L’Etat neutre peut d’ailleurs, s’il craint de favoriser indirectement les hostilités, fermer ses ports aux belligérans, sauf le cas de relâche forcée, comme le firent l’Autriche en 1801, pour Cattaro, l’Angleterre pour les ports, rades et eaux des îles Bahama pendant le guerre de Sécession, et la Suède en 1870 pour ses cinq ports militaires. Il peut se borner à limiter la durée du séjour. C’est ainsi que le récent décret de neutralité publié par le Portugal permet l’entrée des navires belligérans dans les ports de cette puissance, mais « pour un court séjour seulement » ; que la déclaration du gouvernement britannique leur interdit de rester plus de vingt-quatre heures dans un port anglaisa moins de mauvais temps, de réparations ou de réapprovisionnemens urgens ; que la déclaration russe du 18 avril 1898 n’accorde également aux bâtimens de guerre qu’une hospitalité de vingt-quatre heures, que notre gouvernement leur défend de séjourner avec des prises pendant plus de vingt-quatre heures dans les ports ou rades de la France, de ses colonies et des pays protégés.

Enfin, d’après un principe généralement admis, un bâtiment de guerre ne peut quitter un port neutre moins de vingt-quatre heures après le départ d’un navire ennemi qu’il cherche à poursuivre[1]. La déclaration russe vient de confirmer cette règle.

II. L’asile est de droit en cas de détresse et l’on donne à ce mot l’acception la plus large. M. Richard Kleen a rangé parmi les cas de détresse, dans ses Lois et usages de la neutralité, le manque d’eau, de charbon[2], de vivres ou le besoin de réparations, et nous croyons qu’il ne s’est pas trompé.

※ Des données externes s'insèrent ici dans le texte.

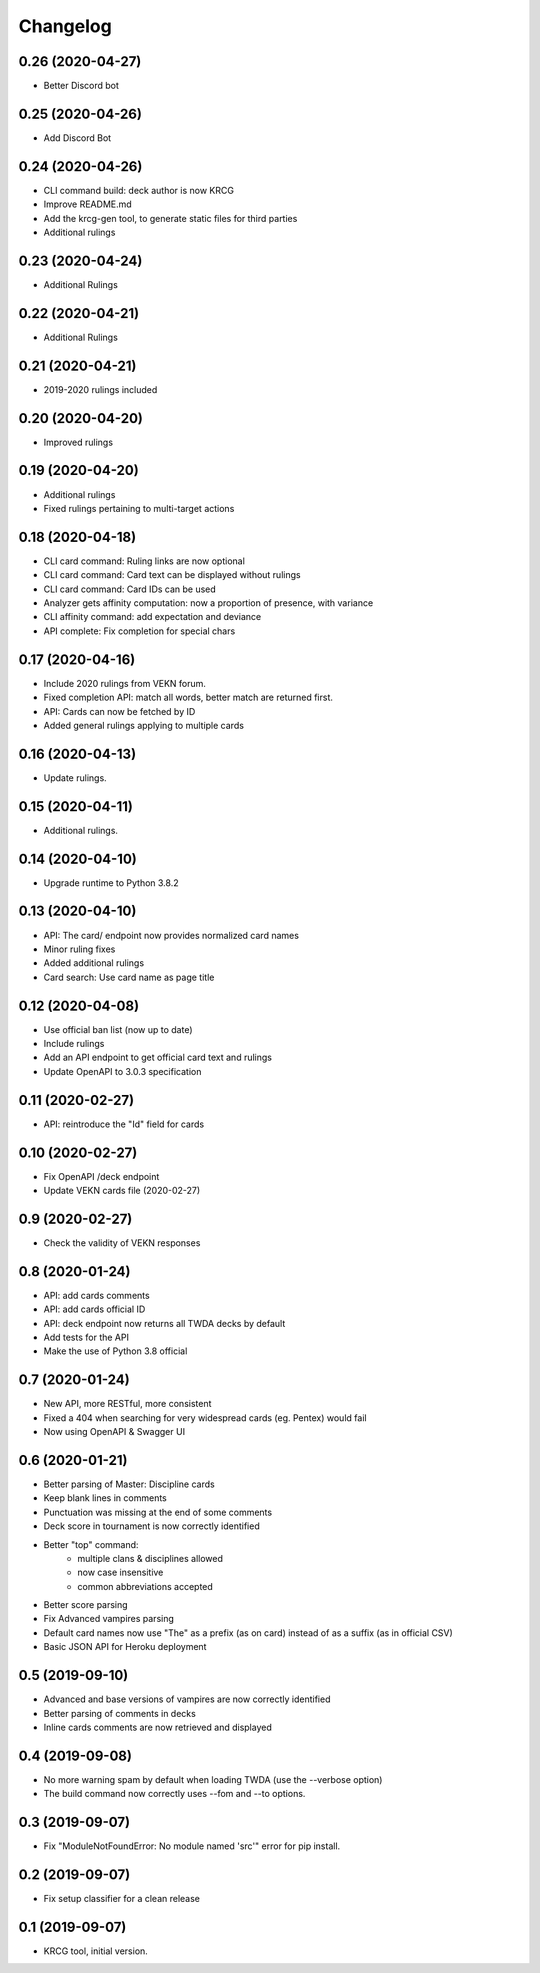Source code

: Changelog
=========

0.26 (2020-04-27)
-----------------

- Better Discord bot


0.25 (2020-04-26)
-----------------

- Add Discord Bot


0.24 (2020-04-26)
-----------------

- CLI command build: deck author is now KRCG
- Improve README.md
- Add the krcg-gen tool, to generate static files for third parties
- Additional rulings

0.23 (2020-04-24)
-----------------

- Additional Rulings


0.22 (2020-04-21)
-----------------

- Additional Rulings


0.21 (2020-04-21)
-----------------

- 2019-2020 rulings included


0.20 (2020-04-20)
-----------------

- Improved rulings


0.19 (2020-04-20)
-----------------

- Additional rulings
- Fixed rulings pertaining to multi-target actions


0.18 (2020-04-18)
-----------------

- CLI card command: Ruling links are now optional
- CLI card command: Card text can be displayed without rulings
- CLI card command: Card IDs can be used
- Analyzer gets affinity computation: now a proportion of presence, with variance
- CLI affinity command: add expectation and deviance
- API complete: Fix completion for special chars

0.17 (2020-04-16)
-----------------

- Include 2020 rulings from VEKN forum.
- Fixed completion API: match all words, better match are returned first.
- API: Cards can now be fetched by ID
- Added general rulings applying to multiple cards

0.16 (2020-04-13)
-----------------

- Update rulings.

0.15 (2020-04-11)
-----------------

- Additional rulings.

0.14 (2020-04-10)
-----------------

- Upgrade runtime to Python 3.8.2

0.13 (2020-04-10)
-----------------

- API: The card/ endpoint now provides normalized card names
- Minor ruling fixes
- Added additional rulings
- Card search: Use card name as page title

0.12 (2020-04-08)
-----------------

- Use official ban list (now up to date)
- Include rulings
- Add an API endpoint to get official card text and rulings
- Update OpenAPI to 3.0.3 specification

0.11 (2020-02-27)
-----------------

- API: reintroduce the "Id" field for cards

0.10 (2020-02-27)
-----------------

- Fix OpenAPI /deck endpoint
- Update VEKN cards file (2020-02-27)

0.9 (2020-02-27)
----------------

- Check the validity of VEKN responses

0.8 (2020-01-24)
----------------

- API: add cards comments
- API: add cards official ID
- API: deck endpoint now returns all TWDA decks by default
- Add tests for the API
- Make the use of Python 3.8 official

0.7 (2020-01-24)
----------------

- New API, more RESTful, more consistent
- Fixed a 404 when searching for very widespread cards (eg. Pentex) would fail
- Now using OpenAPI & Swagger UI

0.6 (2020-01-21)
----------------

- Better parsing of Master: Discipline cards
- Keep blank lines in comments
- Punctuation was missing at the end of some comments
- Deck score in tournament is now correctly identified
- Better "top" command:
    + multiple clans & disciplines allowed
    + now case insensitive
    + common abbreviations accepted
- Better score parsing
- Fix Advanced vampires parsing
- Default card names now use "The" as a prefix (as on card)
  instead of as a suffix (as in official CSV)
- Basic JSON API for Heroku deployment

0.5 (2019-09-10)
----------------

- Advanced and base versions of vampires are now correctly identified
- Better parsing of comments in decks
- Inline cards comments are now retrieved and displayed

0.4 (2019-09-08)
----------------

- No more warning spam by default when loading TWDA (use the --verbose option)
- The build command now correctly uses --fom and --to options.

0.3 (2019-09-07)
----------------

- Fix "ModuleNotFoundError: No module named 'src'" error for pip install.

0.2 (2019-09-07)
----------------

- Fix setup classifier for a clean release

0.1 (2019-09-07)
----------------

- KRCG tool, initial version.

Telle est la portée de la déclaration anglaise. La déclaration russe réserve au gouvernement impérial le droit d’accorder une prolongation d’asile « dans les cas de mauvais temps, de dénuement à bord d’objets ou provisions nécessaires à l’entretien de l’équipage ou pour cause de

  1. Bluntschli, Règle 776 bis.
  2. Ce publiciste fait observer que « la houille rentre dans la catégorie des moyens d’existence pour les navires de construction moderne ».